When K turned on the new show Cosmos, I was hesitant. A show about the infinite universe? With cartoons? And the opening sequence. Something about it took me back to middle school when my science teacher, too busy grading to bother with teaching, stuck in a Bill Nye video. I picked up my moleskine and pen, prepared for boredom, except the show wasn’t boring at all. Neil deGrasse Tyson delved into time, the nature of the universe, and our place within it. And it was fascinating. If we look at time as one calendar year, he said, we as known humanity comprise one second.
It made me feel small. Very small.
Of course I always knew that. I’m one among billions alive today, and one among unknowable bajillions to have ever walked the earth. When it comes to time, when it comes to the size of the Universe [or multiverse!] what am I beyond an atom, if that, in the context of it all?
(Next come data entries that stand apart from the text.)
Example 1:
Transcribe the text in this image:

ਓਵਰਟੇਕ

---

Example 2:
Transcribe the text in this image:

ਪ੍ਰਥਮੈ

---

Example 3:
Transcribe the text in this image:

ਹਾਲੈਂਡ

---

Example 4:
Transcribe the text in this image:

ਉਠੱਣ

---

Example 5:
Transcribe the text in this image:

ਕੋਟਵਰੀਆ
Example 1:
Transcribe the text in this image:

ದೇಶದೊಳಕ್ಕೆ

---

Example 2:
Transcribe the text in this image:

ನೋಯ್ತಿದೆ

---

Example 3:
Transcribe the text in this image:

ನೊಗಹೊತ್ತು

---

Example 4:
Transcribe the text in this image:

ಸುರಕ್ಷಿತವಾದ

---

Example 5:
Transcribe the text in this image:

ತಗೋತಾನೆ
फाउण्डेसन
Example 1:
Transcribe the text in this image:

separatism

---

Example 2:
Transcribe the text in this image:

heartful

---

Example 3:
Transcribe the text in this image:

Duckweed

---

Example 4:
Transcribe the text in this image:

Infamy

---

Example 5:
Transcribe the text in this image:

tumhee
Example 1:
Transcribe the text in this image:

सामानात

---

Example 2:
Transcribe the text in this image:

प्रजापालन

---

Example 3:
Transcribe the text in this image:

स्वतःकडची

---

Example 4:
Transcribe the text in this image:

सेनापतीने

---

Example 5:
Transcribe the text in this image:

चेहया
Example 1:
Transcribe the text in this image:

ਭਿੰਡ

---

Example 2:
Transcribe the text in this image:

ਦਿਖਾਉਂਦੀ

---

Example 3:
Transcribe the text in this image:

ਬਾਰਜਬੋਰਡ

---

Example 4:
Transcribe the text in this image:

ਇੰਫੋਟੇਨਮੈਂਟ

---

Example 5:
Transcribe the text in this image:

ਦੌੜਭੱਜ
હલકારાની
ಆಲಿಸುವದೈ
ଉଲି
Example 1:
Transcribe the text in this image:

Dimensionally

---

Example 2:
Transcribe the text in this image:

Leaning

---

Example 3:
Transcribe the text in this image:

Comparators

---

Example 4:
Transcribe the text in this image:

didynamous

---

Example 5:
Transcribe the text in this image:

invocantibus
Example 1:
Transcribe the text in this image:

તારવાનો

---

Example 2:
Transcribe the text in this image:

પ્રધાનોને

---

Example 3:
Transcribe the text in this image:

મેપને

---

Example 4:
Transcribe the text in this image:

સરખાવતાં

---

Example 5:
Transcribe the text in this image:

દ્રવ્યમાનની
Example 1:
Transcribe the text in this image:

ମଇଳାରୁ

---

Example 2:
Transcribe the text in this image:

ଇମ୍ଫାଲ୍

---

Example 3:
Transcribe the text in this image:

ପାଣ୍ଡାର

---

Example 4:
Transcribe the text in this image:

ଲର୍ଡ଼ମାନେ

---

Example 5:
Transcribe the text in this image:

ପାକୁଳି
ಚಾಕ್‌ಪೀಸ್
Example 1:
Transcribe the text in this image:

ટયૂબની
The show makes you think about how little we know and how short time is. As I watched it I expected to feel somewhat depressed by this fact and the atomic teeny-ness of existence, but instead I felt astounded by the sheer magnificence of this universe I inhabit. I know Tyson is an agnostic but seeing this made me think of Surat Fatiha revealed so long ago, describing the Creator as the master of the worlds. Plural. Seeing this show felt like a glimpse into an unknowable Divine wonderment.
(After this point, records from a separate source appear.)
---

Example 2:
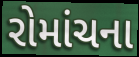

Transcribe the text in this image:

રોમાંચના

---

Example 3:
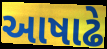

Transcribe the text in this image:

આષાઢે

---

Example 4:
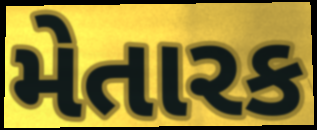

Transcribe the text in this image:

મેતારક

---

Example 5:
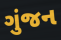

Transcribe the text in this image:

ગુંજન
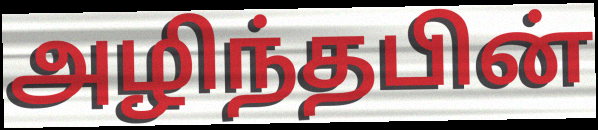
அழிந்தபின்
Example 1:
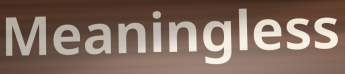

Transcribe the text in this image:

Meaningless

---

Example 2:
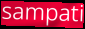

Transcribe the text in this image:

sampati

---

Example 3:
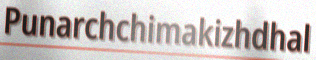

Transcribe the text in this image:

Punarchchimakizhdhal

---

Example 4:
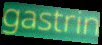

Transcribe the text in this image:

gastrin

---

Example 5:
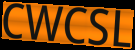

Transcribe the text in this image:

CWCSL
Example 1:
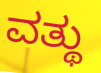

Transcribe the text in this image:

ವತ್ಥು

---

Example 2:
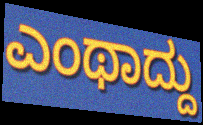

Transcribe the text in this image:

ಎಂಥಾದ್ದು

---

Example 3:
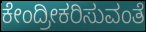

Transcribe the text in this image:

ಕೇಂದ್ರೀಕರಿಸುವಂತೆ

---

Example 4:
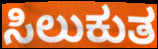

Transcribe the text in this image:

ಸಿಲುಕುತ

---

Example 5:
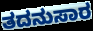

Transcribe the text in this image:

ತದನುಸಾರ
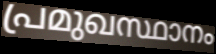
പ്രമുഖസ്ഥാനം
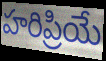
హరిప్రియే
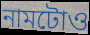
নামটোও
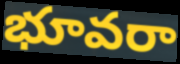
భూవరా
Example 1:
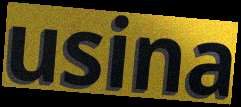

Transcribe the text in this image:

usina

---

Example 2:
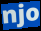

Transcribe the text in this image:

njo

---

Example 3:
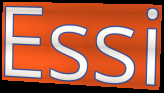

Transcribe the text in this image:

Essi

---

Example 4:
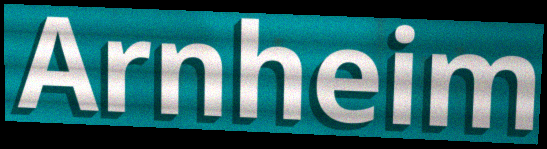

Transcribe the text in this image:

Arnheim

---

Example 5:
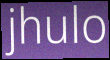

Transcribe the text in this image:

jhulo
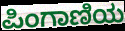
ಪಿಂಗಾಣಿಯ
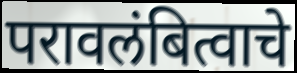
परावलंबित्वाचे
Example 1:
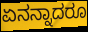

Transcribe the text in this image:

ಏನನ್ನಾದರೂ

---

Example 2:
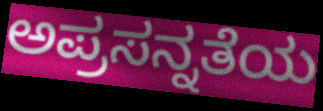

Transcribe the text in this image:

ಅಪ್ರಸನ್ನತೆಯ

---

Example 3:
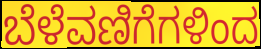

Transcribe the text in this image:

ಬೆಳೆವಣಿಗೆಗಳಿಂದ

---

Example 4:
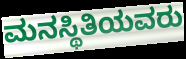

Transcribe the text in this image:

ಮನಸ್ಥಿತಿಯವರು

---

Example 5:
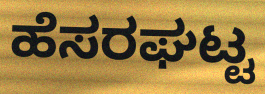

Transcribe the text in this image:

ಹೆಸರಘಟ್ಟ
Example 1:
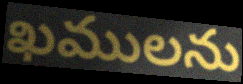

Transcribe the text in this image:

ఖములను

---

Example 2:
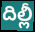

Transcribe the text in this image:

దిల్లీ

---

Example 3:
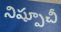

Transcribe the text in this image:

నిష్పూచీ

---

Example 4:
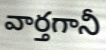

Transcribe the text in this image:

వార్తగానీ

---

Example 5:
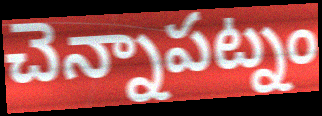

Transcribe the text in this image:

చెన్నాపట్నం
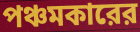
পঞ্চমকারের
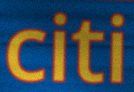
citi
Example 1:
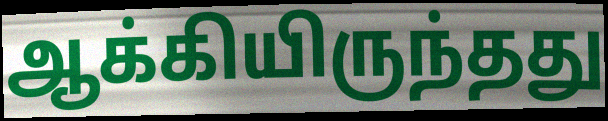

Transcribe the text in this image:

ஆக்கியிருந்தது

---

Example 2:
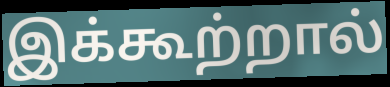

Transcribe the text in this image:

இக்கூற்றால்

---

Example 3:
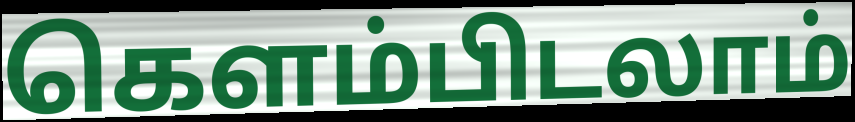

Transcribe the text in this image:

கெளம்பிடலாம்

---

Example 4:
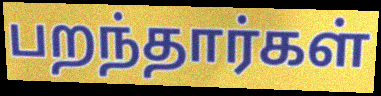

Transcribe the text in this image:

பறந்தார்கள்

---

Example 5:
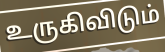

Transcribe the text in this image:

உருகிவிடும்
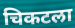
चिकटला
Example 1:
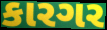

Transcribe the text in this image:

કારગર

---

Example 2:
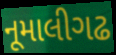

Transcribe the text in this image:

નૂમાલીગઢ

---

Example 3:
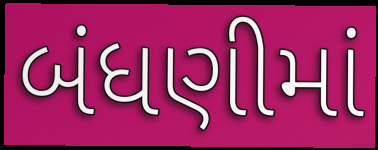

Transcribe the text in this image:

બંધણીમાં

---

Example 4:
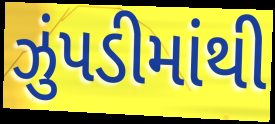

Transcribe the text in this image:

ઝુંપડીમાંથી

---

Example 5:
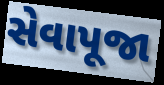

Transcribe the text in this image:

સેવાપૂજા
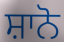
ਸ਼ਾਨੋ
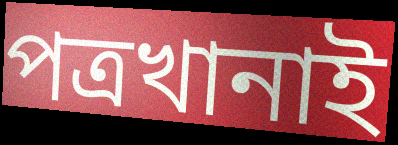
পত্রখানাই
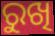
ରୁଖି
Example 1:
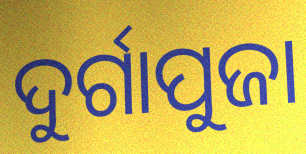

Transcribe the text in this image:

ଦୁର୍ଗାପୁଜା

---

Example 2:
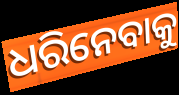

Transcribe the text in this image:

ଧରିନେବାକୁ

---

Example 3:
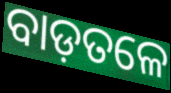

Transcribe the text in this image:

ବାଡ଼ତଳେ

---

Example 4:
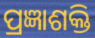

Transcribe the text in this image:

ପ୍ରଜ୍ଞାଶକ୍ତି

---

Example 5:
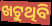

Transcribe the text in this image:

ଖଟୁଥିବି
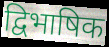
द्विभाषिक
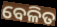
ବେଳିତ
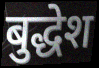
बुद्धेश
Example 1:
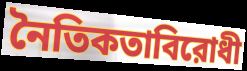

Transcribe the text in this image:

নৈতিকতাবিরোধী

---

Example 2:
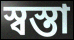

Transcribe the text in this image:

স্বস্তা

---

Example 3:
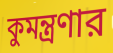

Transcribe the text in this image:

কুমন্ত্রণার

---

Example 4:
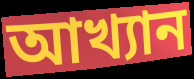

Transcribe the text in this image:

আখ্যান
And as small as being small can feel, it’s also a beautiful reminder. People often say, if you knew you only had two days/hours/minutes left to live what would you do? It’s a good exercise, but not one to consider hypothetically. We’re all terminal. We don’t know the endgame but life is passing faster than we can blink, and with the brevity of time, we should, if we are lucky and fortunate enough to be able to do so guide our choices with the question: Life is short. What do you want to do?
For me, Ofcourse I may want to move to Fiji and import a friendly family of Koala Bears, but really, more concretely, the answer to the question for me is: I want to love. It’s as simple and as complicated as that.
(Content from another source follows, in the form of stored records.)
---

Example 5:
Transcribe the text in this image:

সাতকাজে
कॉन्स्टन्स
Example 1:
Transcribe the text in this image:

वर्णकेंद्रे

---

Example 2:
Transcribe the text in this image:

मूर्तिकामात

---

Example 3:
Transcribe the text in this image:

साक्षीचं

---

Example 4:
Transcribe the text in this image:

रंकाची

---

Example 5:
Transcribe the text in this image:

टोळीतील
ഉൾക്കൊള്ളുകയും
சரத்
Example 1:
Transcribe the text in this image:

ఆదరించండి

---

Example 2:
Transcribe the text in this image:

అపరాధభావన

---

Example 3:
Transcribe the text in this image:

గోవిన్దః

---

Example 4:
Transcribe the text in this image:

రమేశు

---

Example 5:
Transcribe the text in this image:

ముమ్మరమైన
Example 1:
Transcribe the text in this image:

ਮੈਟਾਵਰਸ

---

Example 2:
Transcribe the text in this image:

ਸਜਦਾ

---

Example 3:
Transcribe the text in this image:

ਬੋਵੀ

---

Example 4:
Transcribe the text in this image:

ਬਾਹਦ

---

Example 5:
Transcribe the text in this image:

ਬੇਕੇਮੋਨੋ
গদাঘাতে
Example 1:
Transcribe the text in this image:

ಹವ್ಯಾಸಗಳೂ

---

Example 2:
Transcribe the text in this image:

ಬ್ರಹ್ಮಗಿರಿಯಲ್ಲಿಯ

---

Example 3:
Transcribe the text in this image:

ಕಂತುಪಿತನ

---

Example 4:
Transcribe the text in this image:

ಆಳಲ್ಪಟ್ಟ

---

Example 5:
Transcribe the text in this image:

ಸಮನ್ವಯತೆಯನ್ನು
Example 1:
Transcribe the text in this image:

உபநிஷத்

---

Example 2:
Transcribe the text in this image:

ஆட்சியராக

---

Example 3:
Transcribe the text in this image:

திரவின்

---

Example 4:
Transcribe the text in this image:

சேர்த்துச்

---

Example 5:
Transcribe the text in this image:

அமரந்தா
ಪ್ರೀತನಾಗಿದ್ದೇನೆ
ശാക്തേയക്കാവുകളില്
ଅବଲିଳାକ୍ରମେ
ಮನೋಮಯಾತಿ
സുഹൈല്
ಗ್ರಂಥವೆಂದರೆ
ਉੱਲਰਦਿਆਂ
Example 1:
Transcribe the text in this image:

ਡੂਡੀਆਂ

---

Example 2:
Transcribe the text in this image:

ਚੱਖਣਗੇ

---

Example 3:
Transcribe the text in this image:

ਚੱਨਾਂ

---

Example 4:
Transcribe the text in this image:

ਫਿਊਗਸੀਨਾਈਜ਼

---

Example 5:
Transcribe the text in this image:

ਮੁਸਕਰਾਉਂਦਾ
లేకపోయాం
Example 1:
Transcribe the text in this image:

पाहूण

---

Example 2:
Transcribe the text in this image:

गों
I love making my one-year-old giggle. I love listening to my eldest sing through the house. I love putting my hands into the brown dirt to plant jalapenos. I love the act of drawing, an imperfect act which gives me perfect pleasure. And painting signs, with quotes I love. I love baking chocolate cakes. My family. Laughing with good friends. And I love writing. I love it more than chai itself. Three books under my belt, and outlining my fourth- as difficult as it is, as much discipline as sitting down and writing diligently each day requires and as much as it does not yet the bills pay, and as much as it may never, it is something I deeply love. While I was fortunate I was lucky enough to be able to afford to leave my job, it was scary to leave behind a paycheck I’d gotten used to since I turned 15 years old… but it’s been four years in this pursuit of love and while there are sacrifices, and it’s not cupcakes and rainbows every minute of every day [though there are always cupcake crumbs of some sort on my kitchen floor] watching Cosmos, remembering the brevity of time, gave me peace with the choices I’ve made.
And every now and then I need that reminder. Sure I don’t love everything I do. [Confession: I have jury duty soon- don’t anticipate loving that. Ditto kiddie vaccinations, will do, won’t love. And my laundry? It’s from Hogwarts. It’s enchanted and keeps replenishing- constantly] but when it comes to the goals of our lives, and the things we choose to commit our time to and define our lives by, if we are lucky enough to be in a place where we have such choices– knowing how short it all is can perhaps remind one to not make choices based on what we fear others may think, for some perceived social status, or whatever other external markers we may use to judge ourselves.
Instead I’d like to make my goal to make choices through the lens of love. Time’s really too short for any other way. And Love? Love is the purest part of us. Love is the essence of the Divine; that is why it resides so deeply and innately within us. By centering my intent in this way, maybe I can take myself, this very small self in this infinite beautiful universe that Cosmos describes, and do beautiful things for those I love, with those I love, in pursuit of the dreams and hopes I love and somehow in a tiny microscopic way, maybe this will make a small positive change in the way of the world.